How Sparsey maps similar inputs to similar codes

The video below (explained in more detail here) illustrates the novel principles by which Sparsey's code selection algorithm (CSA), originally described in 1996 thesis [improved/extended in Rinkus (2010), Rinkus (2014), Rinkus (2017)], causes similar inputs to be mapped to similar codes (SISC). The essential idea is that if inputs (items) are represented by binary MSDCs (codes) of fixed size, Q, where one unit is chosen in each of Q WTA competitive modules (CMs), then we can make the expected intersection sizes of the code, φ(X), of a new item, X, with the codes, φ(Y), of ALL previously stored items, Y, approximately correlate with the similarities of X with each of those stored items by adding noise, of power proportional to the novelty of X (i.e., inversely proportional to the familiarity, G, of X), into the choice processes occurring in each of the Q CMs. It turns out that there is an extremely simple way to compute G(X), i.e., G is simply the average of the max normalized input summations to the Q CMs (as described in the cited papers and here). This addition of noise to the process of choosing a winner in a CM is realized by mapping the (deterministic) normalized input summations, V(i), of each of the CM's K units, i, into a final probability, ρ(i), of winning, through a sigmoid nonlinearity (upper left quandrant of app's GUI) whose shape depends on G. [Actually V is first mapped to an unnormalized (relative) prob, μ, via the nonlinearity, which is then renormalized to the total probability, ρ).]

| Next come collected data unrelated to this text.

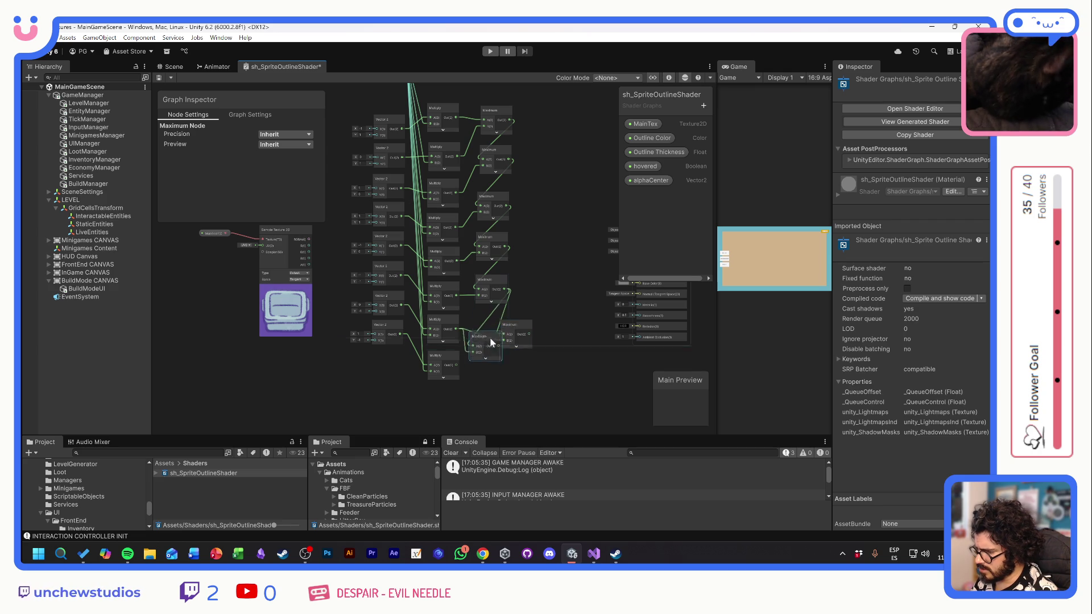
{"action": "mouse_move", "coordinate": [510, 329]}
{"action": "left_mouse_down"}
{"action": "mouse_move", "coordinate": [495, 359]}
{"action": "mouse_move", "coordinate": [458, 365]}
{"action": "left_mouse_up"}
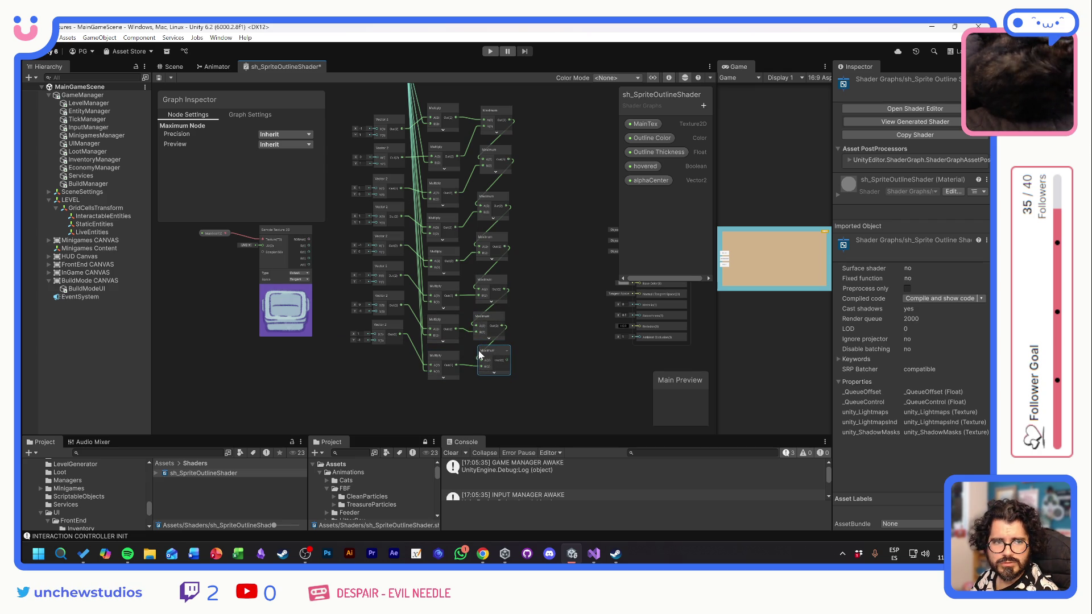
- Settle the final Maximum node at the chain's end, then switch to the Chrome browser
{"action": "left_click_drag", "start_coordinate": [479, 350], "coordinate": [475, 354]}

In particular, if G=1, which implies that the current input, X, is completely familiar (assuming not too many codes have been stored and thus that crosstalk interference is low), i.e., that X was presented in the past and a code for X, φ(X), was chosen and stored at that time, then the sigmoid parameters, e.g., the horizontal position of the inflection point and its eccentricity, are adjusted to greatly increase the win probability of units with high V values relative to units with low V values. Such a condition is depicted around time 1:15 of the video: the eccentricity parameter is increased causing low V values to get squashed towards zero and V values higher than ~0.7 to get pushed toward the max μ (thus, max ρ) value, as can be seen in comparing the V distributions to the ρ distributions at the right of the video. This corresponds to adding very little noise to the winner choice process. That is, the V values, i.e., the input summations, correspond to the "signal". That's because those summations reflect signals arriving from currently active units via synapses whose weights reflect prior learning. Thus, the unit with the max V value in each CM should be chosen winner: that corresponds to perfect reactivation of φ(X), i.e., perfect retrieval X, i.e., perfect transmission of the signal.

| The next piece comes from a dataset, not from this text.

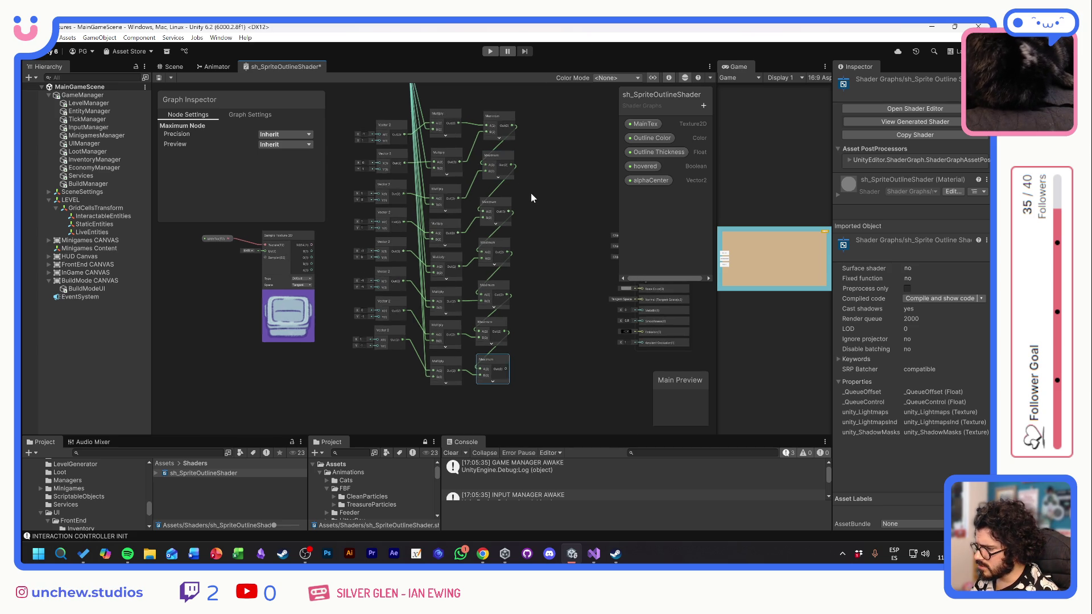
{"action": "left_click_drag", "start_coordinate": [530, 193], "coordinate": [537, 206]}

At the other end of the spectrum, when G=0, which implies that the current input, X, is completely unfamiliar (completely novel), then the sigmoid is collapsed to the constant (completely flat) function, which maps all V values to the same μ (thus, ρ) value, making all units in a CM equally likely to be chosen winner. This condition is not depicted in the video. For example, it can be achieved simply by setting the range (height) of the sigmoid to zero. In any case, this corresponds to adding maximal noise to the signal, in fact, to bringing the signal-to-power ratio to 0. But this is the most sensible policy for a distributed coding model. That is, when an input X is completely unfamiliar, i.e., unlike any previous input that has been stored, it should be assigned to a new code, φ(X), that is, on average, as far as possible (in terms of Hamming distance) from every previously stored code. This minimizes crosstalk interference and thus, maximizes storage capacity. Choosing winners from the uniform distribution in each CM, i.e., choosing overall codes completely randomly, achieves this.

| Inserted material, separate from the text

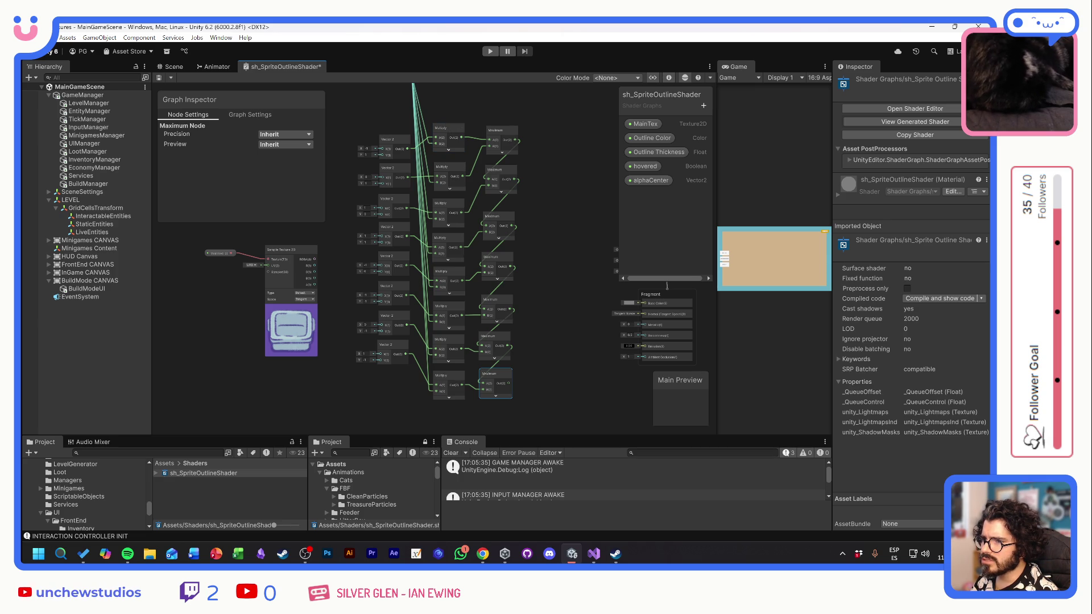
{"action": "key", "text": "alt+Tab"}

And, most importantly, as we consider values of G, from 1 to 0, the sigmoid parameters are adjusted so as to gradually increase the noise power relative to signal. In other words, the poilicy is to add noise directly proportional to novelty (or, inversely proportional to familiarity). This results in causing the expected size of intersection of the code, φ(Y), assigned to each new input, Y, to vary directly with the familiarity of X, i.e., with G. That is, this policy of adding noise proportional to novelty into the code selection process statistically preserves similarity, i.e., the SISC property mentioned above. Crucially, the algorithm which achieves this, the CSA, does so with a constant number of computational steps. That is, as each additional input is stored the number of computational steps needed to do that storing remains constant! At the time of this writing (10/04/2024), I know of no other algorithm that achieves this capability. In particular, no locality preserving hashing (LPH) or locality sensitive hashing (LSH) algorithm runs in "fixed time".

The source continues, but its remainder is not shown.